Input data: Begin
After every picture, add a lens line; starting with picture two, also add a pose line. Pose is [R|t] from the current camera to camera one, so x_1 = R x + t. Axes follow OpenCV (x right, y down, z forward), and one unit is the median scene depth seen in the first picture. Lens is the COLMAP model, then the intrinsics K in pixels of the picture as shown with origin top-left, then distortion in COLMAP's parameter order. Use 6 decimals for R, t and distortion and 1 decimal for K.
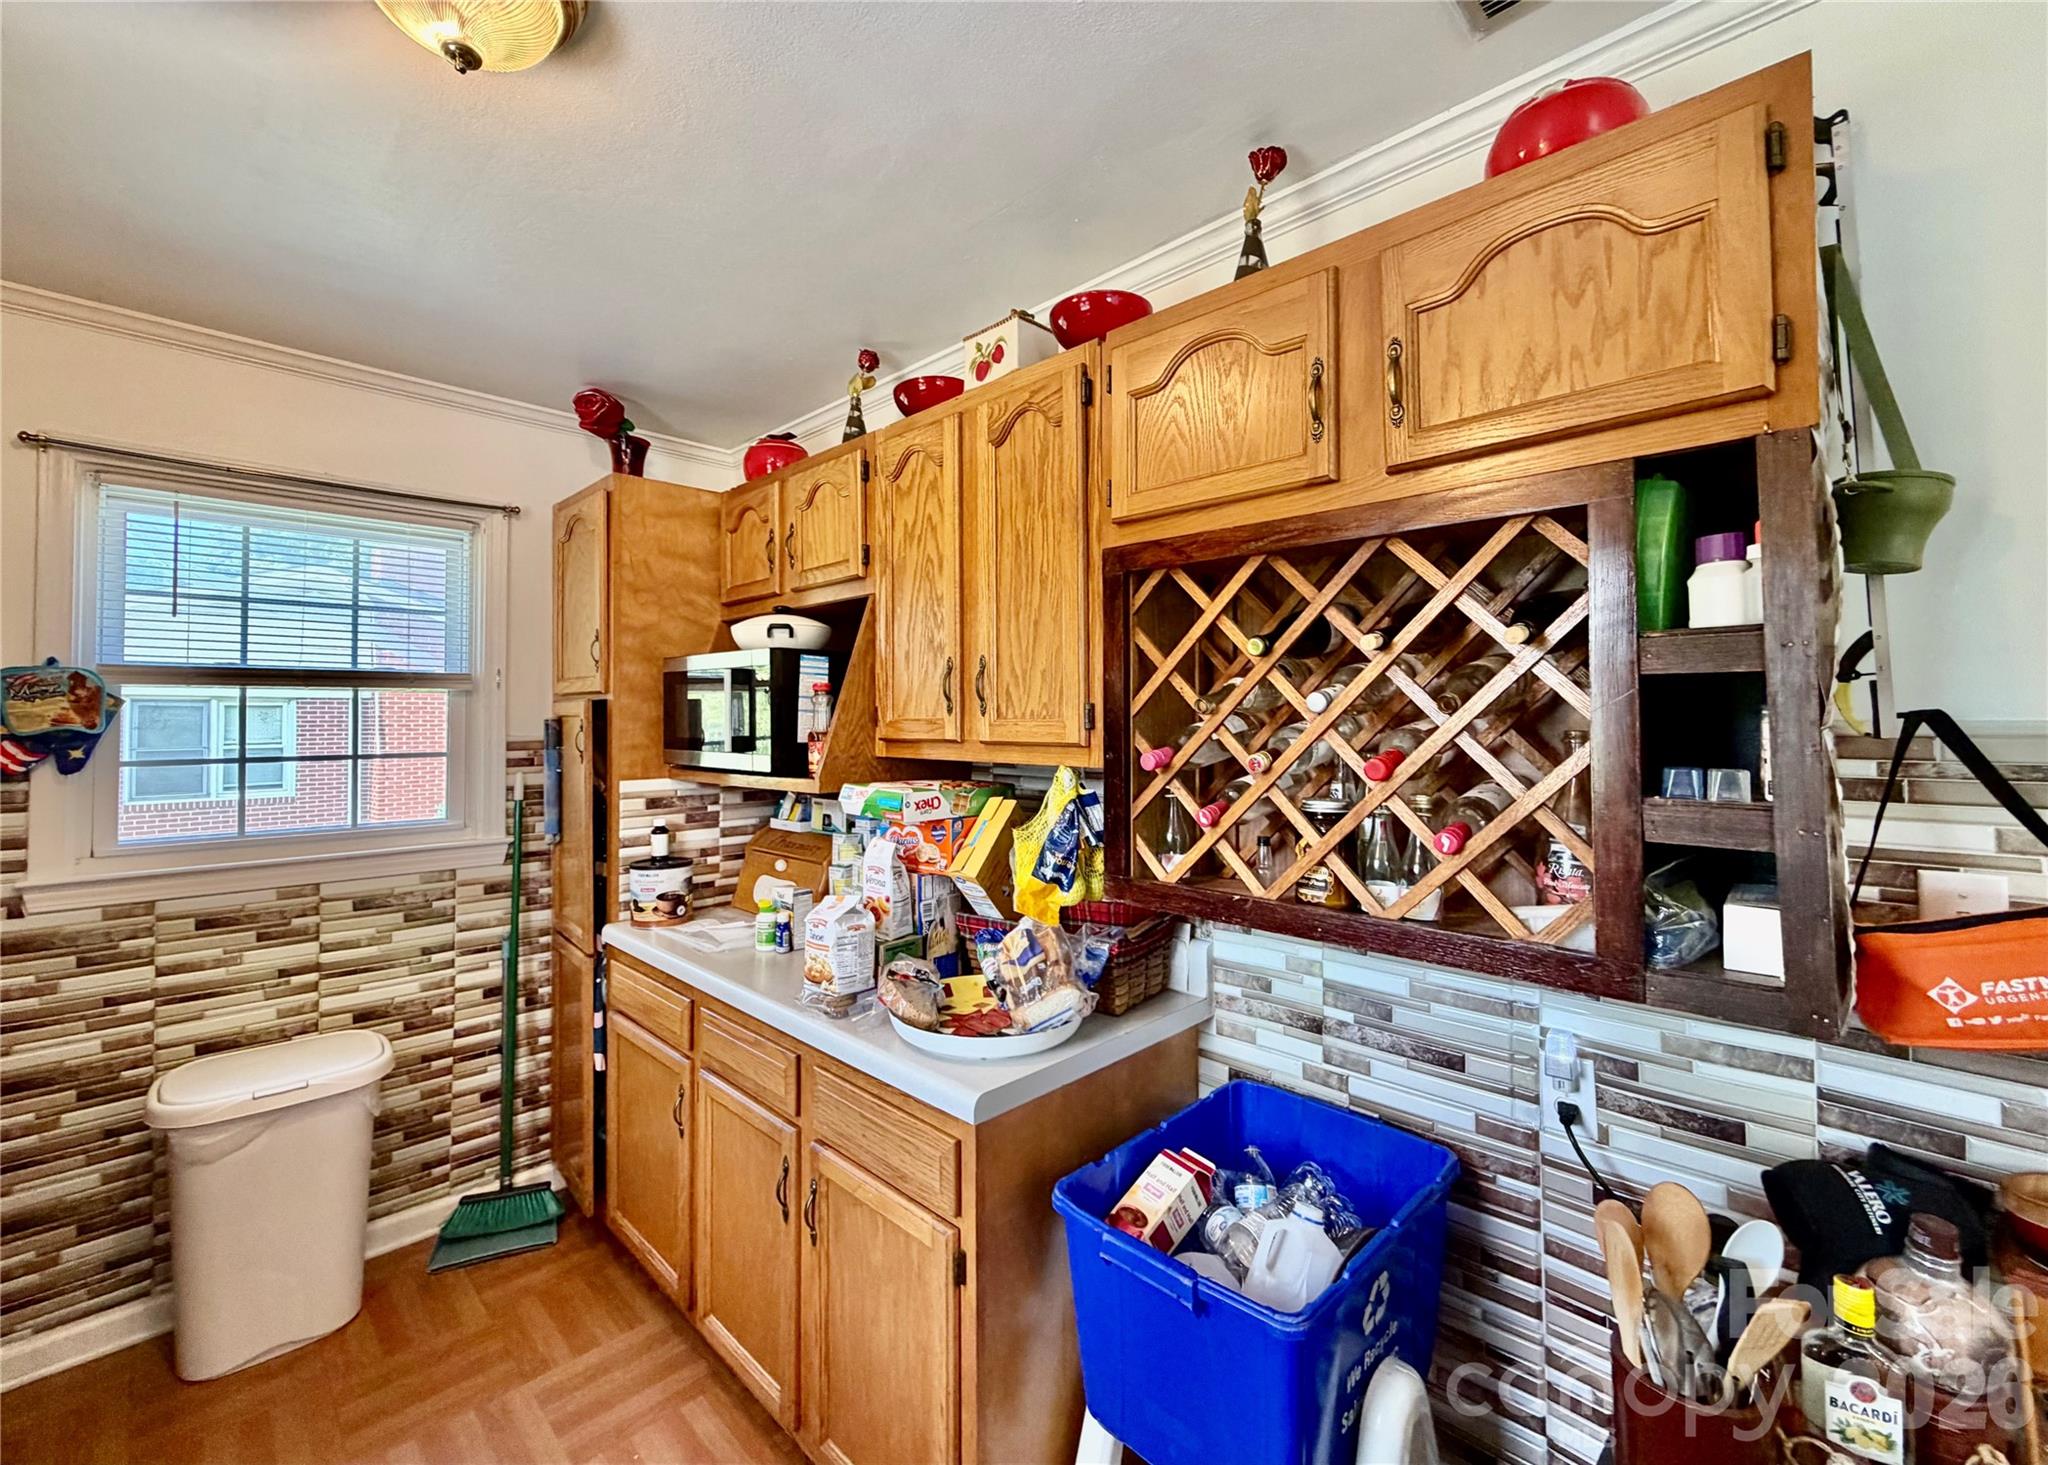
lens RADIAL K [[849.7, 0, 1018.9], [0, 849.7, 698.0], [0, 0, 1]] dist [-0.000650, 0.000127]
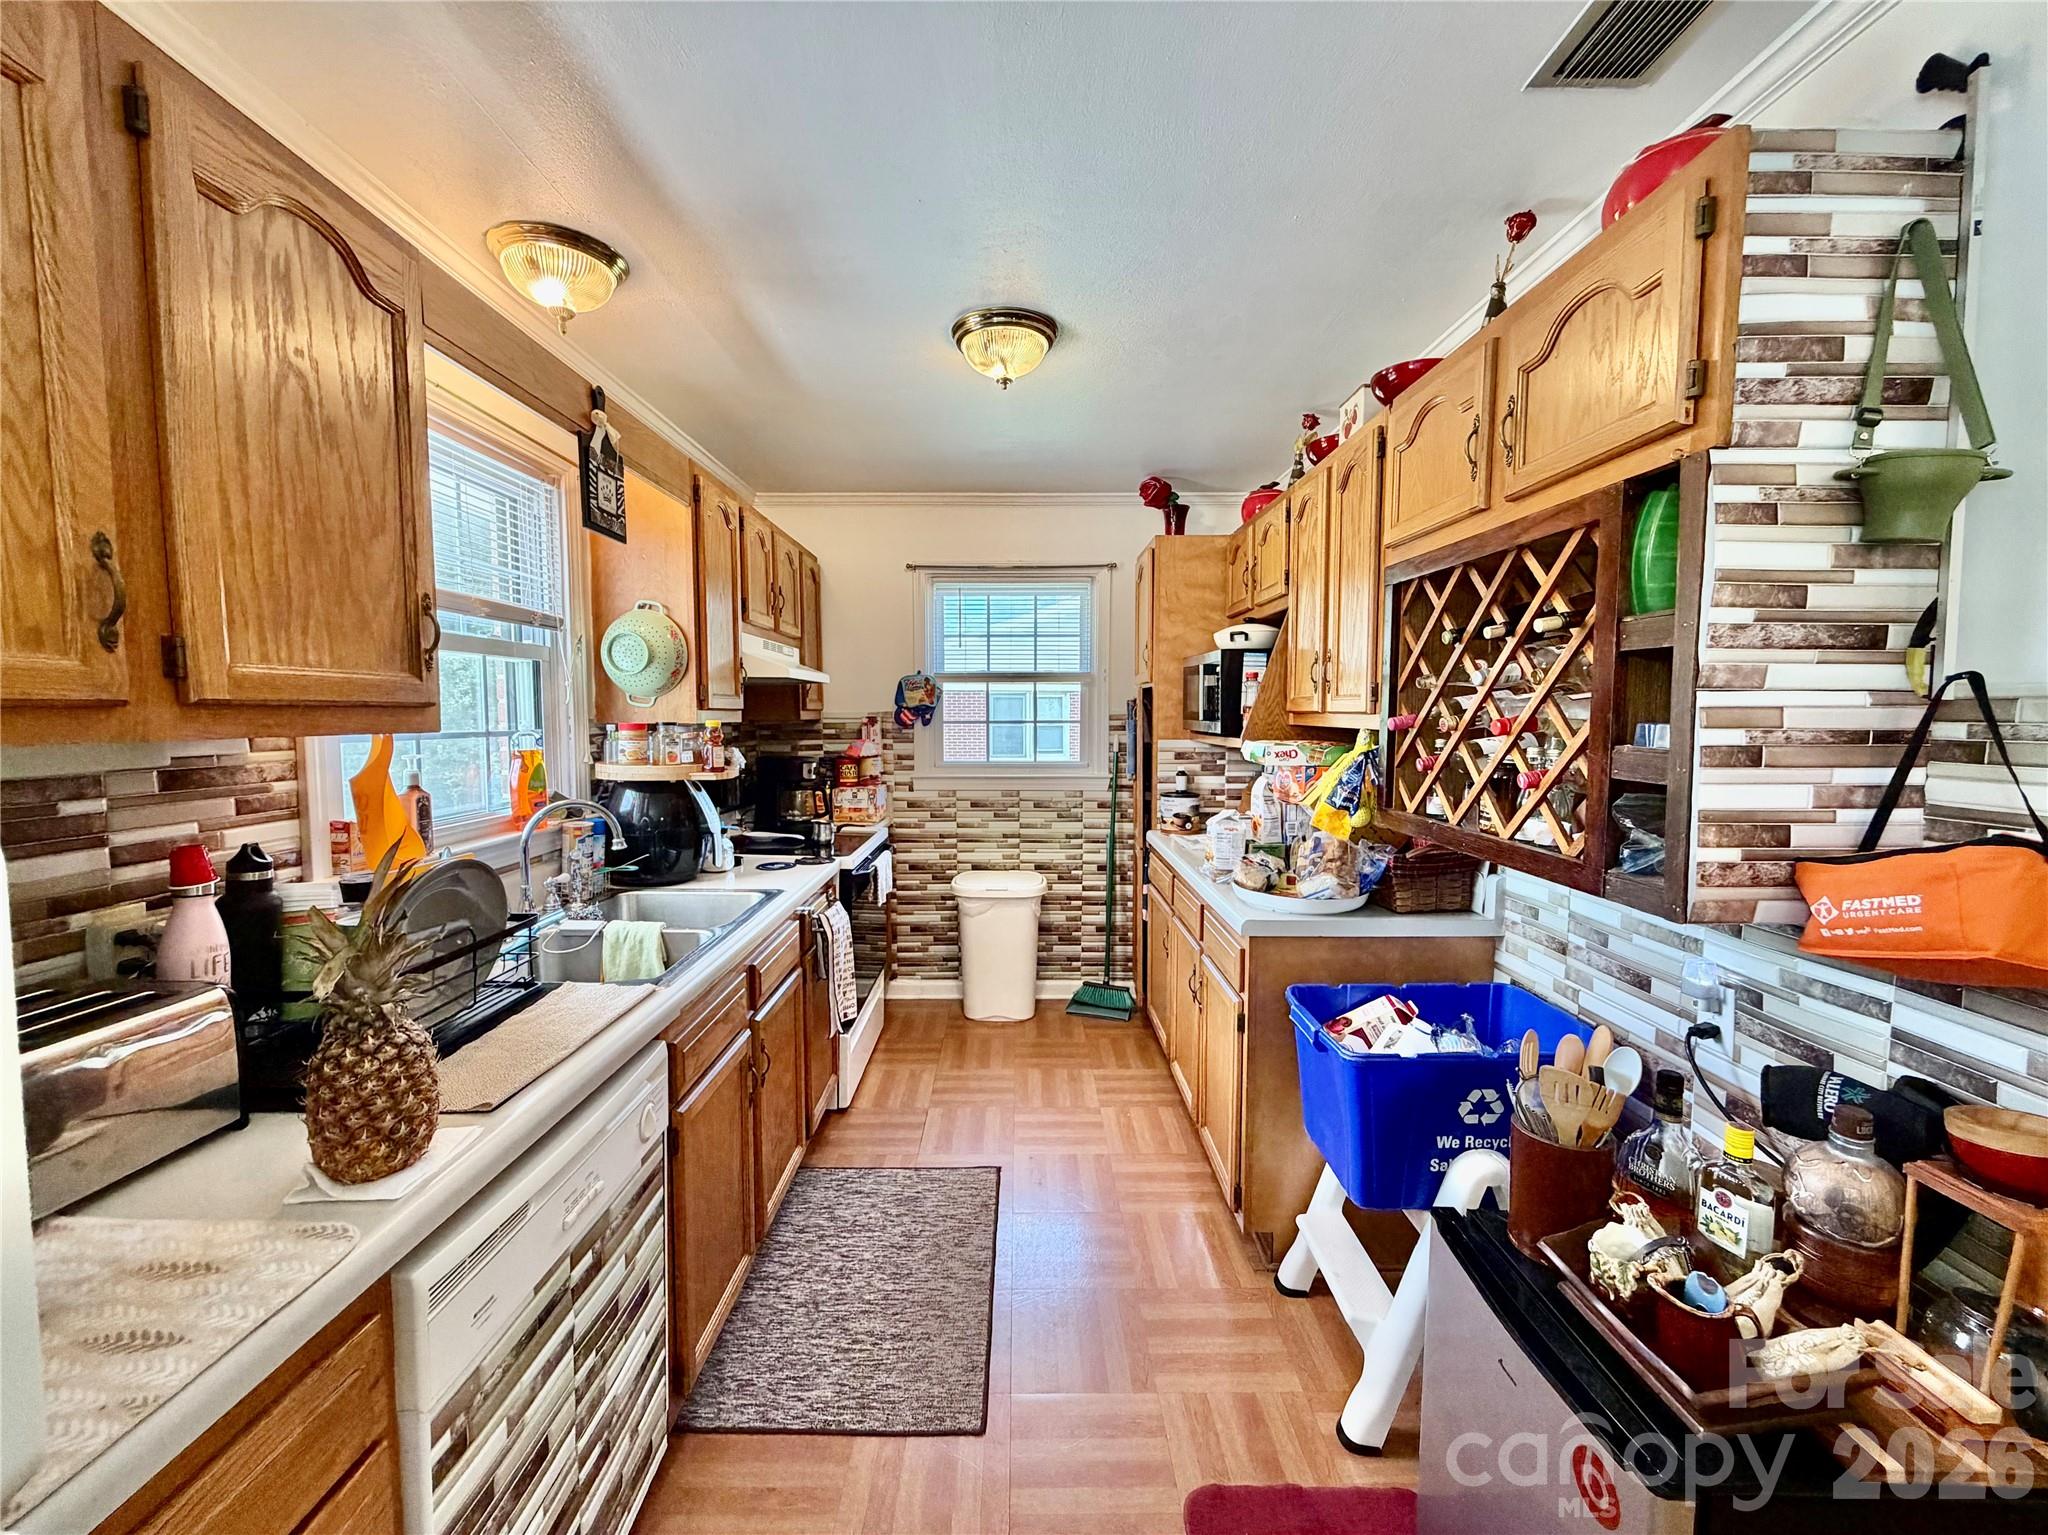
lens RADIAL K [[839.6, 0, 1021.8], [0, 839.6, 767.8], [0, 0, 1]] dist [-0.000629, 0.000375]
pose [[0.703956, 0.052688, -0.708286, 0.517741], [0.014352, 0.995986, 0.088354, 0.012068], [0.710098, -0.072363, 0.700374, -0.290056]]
Input data: End
Input data: Begin
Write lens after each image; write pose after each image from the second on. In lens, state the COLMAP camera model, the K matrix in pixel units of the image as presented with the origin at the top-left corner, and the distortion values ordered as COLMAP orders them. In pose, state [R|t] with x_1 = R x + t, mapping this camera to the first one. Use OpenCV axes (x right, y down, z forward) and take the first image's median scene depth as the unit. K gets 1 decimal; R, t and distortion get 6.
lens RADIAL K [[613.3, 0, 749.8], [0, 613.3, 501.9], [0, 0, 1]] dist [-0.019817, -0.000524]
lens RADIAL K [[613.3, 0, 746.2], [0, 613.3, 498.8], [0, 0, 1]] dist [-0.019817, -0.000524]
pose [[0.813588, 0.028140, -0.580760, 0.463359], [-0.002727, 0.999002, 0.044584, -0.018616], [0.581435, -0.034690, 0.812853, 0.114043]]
Input data: End
Input data: Begin
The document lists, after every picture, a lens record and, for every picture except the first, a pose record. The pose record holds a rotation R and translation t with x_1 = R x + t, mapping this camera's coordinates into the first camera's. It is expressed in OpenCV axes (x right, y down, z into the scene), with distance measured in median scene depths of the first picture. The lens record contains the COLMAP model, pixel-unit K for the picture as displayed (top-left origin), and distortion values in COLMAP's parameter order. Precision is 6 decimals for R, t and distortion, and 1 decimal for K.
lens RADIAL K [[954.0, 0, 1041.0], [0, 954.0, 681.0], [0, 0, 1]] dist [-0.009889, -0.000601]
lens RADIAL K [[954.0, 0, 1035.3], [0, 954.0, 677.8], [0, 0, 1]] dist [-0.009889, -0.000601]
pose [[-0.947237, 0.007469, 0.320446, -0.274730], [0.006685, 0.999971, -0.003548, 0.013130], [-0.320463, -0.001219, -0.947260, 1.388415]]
Input data: End
-- Task objective --
Rewrite the entries starting at the line containing "After every picture, add" and ending at the line containing "-0.072363, 0.700374, -0.290056]]", replacing "lens line" with "intrinsics line" and changing nothing else. Leave the pictures out of your answer.

-- Answer space --
After every picture, add a intrinsics line; starting with picture two, also add a pose line. Pose is [R|t] from the current camera to camera one, so x_1 = R x + t. Axes follow OpenCV (x right, y down, z forward), and one unit is the median scene depth seen in the first picture. Lens is the COLMAP model, then the intrinsics K in pixels of the picture as shown with origin top-left, then distortion in COLMAP's parameter order. Use 6 decimals for R, t and distortion and 1 decimal for K.
lens RADIAL K [[849.7, 0, 1018.9], [0, 849.7, 698.0], [0, 0, 1]] dist [-0.000650, 0.000127]
lens RADIAL K [[839.6, 0, 1021.8], [0, 839.6, 767.8], [0, 0, 1]] dist [-0.000629, 0.000375]
pose [[0.703956, 0.052688, -0.708286, 0.517741], [0.014352, 0.995986, 0.088354, 0.012068], [0.710098, -0.072363, 0.700374, -0.290056]]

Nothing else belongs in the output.